The plan is to send Travolta/Cage into prison so he can pump Cage's accomplice brother for information about the bomb. It doesn't work too well -- oh, he gets the information within a few scenes, but prison life is hell for poor John/Nick. He has to wear these heavy metallic boots that track his whereabouts at all times, take abuse from the Commie guards and get his ass whooped by fellow inmates. And, to top it all off, his damn face itches!

Cue the faceless Cage, who soon wakes up from his coma. There's no one guarding him, no one in the entire building in fact, and before long, his henchmen have the doctor at gunpoint, forcing him to put Travolta's face on his head. Now Cage/Travolta has the upper hand, killing the few people who know of Cage/Travolta's mission and even showing up at prison to visit Travolta/Cage. It's delicious torture watching Travolta/Cage's world fall apart before his eyes, playing off the universal fear of being completely alone in a situation.

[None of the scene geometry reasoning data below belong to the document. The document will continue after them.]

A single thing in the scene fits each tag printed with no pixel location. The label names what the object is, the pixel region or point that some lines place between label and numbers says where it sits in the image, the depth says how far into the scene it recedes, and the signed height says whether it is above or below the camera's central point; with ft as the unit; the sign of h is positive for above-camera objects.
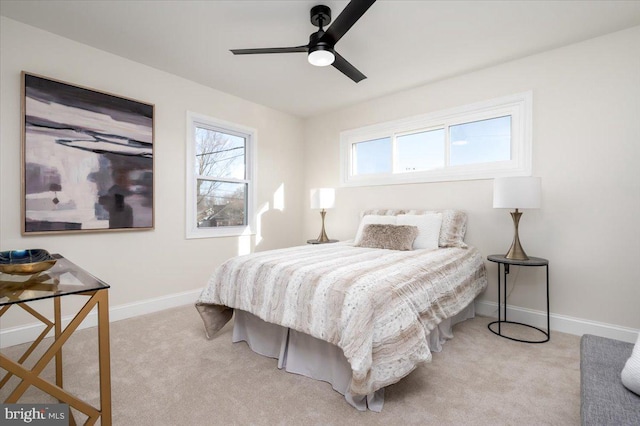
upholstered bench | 2.92 -1.96
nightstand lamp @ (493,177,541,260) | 8.27 +0.47
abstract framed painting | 8.23 +1.47
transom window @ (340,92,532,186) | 9.95 +2.47
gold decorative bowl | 4.26 -0.82
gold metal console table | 3.36 -1.21
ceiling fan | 6.34 +3.86
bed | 5.14 -1.91
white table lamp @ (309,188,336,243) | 13.55 +0.43
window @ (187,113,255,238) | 11.84 +1.33
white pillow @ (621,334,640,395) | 3.22 -1.75
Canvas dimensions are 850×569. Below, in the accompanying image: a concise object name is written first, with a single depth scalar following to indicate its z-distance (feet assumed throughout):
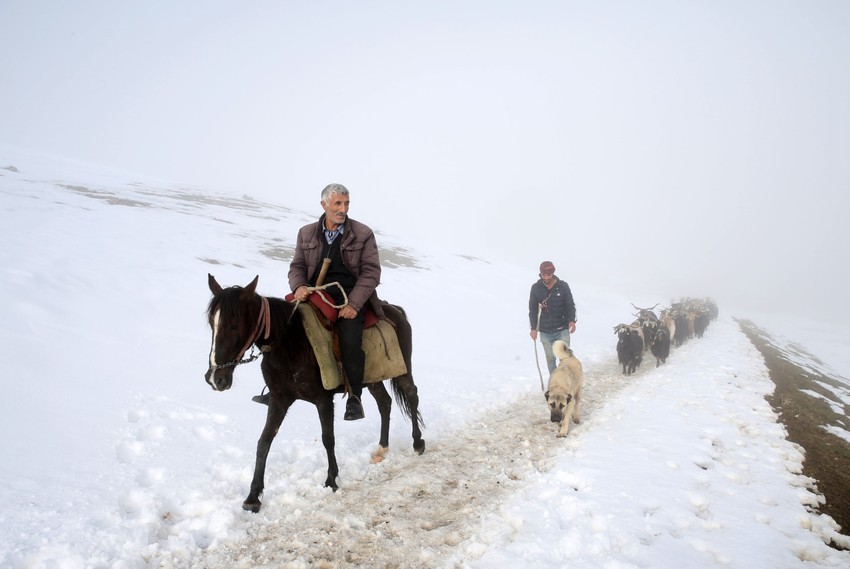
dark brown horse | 13.15
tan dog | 24.27
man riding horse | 16.94
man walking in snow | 31.14
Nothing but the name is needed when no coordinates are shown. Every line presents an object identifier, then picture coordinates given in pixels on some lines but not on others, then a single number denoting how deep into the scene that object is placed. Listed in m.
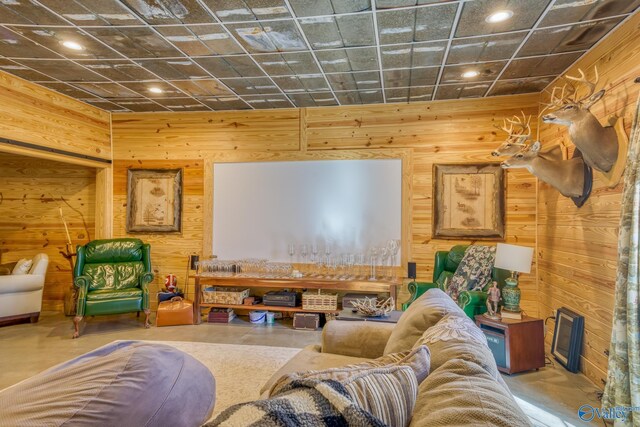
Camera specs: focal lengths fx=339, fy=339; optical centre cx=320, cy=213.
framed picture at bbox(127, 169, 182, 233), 5.10
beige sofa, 0.78
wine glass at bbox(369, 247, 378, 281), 4.49
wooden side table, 3.01
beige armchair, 4.24
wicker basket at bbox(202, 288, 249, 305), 4.52
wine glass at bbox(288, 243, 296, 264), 4.73
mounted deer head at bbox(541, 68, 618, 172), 2.65
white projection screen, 4.59
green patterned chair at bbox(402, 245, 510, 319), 3.33
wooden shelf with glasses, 4.11
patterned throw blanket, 0.63
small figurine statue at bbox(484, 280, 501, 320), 3.21
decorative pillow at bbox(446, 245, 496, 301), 3.58
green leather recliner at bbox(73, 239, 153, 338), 4.06
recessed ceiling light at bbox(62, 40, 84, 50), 3.06
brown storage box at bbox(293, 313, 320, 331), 4.29
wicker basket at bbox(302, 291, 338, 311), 4.27
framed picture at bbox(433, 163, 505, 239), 4.32
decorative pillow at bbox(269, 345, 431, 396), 0.87
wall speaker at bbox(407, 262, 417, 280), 4.42
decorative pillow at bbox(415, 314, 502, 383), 1.10
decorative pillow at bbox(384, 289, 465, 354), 1.64
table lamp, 3.07
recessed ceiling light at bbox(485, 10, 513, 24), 2.53
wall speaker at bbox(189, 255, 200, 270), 4.95
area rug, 2.63
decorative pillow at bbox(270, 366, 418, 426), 0.82
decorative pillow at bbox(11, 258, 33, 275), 4.52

The movie never stops being fascinating, as T/C tries to break out of jail and stop C/T, and C/T assumes Travolta's former life as a star agent of the law and a family man. Woo keeps the pace moving and gives us plenty of action to boot, but the key to the film is in the performances of Travolta and Cage. Cage in the trapped Travolta role has to go from psycho to mellow within minutes, but it's Travolta's mellow-to-psycho transformation that is the most fun to watch. The premise is outrageous, but these actors almost make it believable.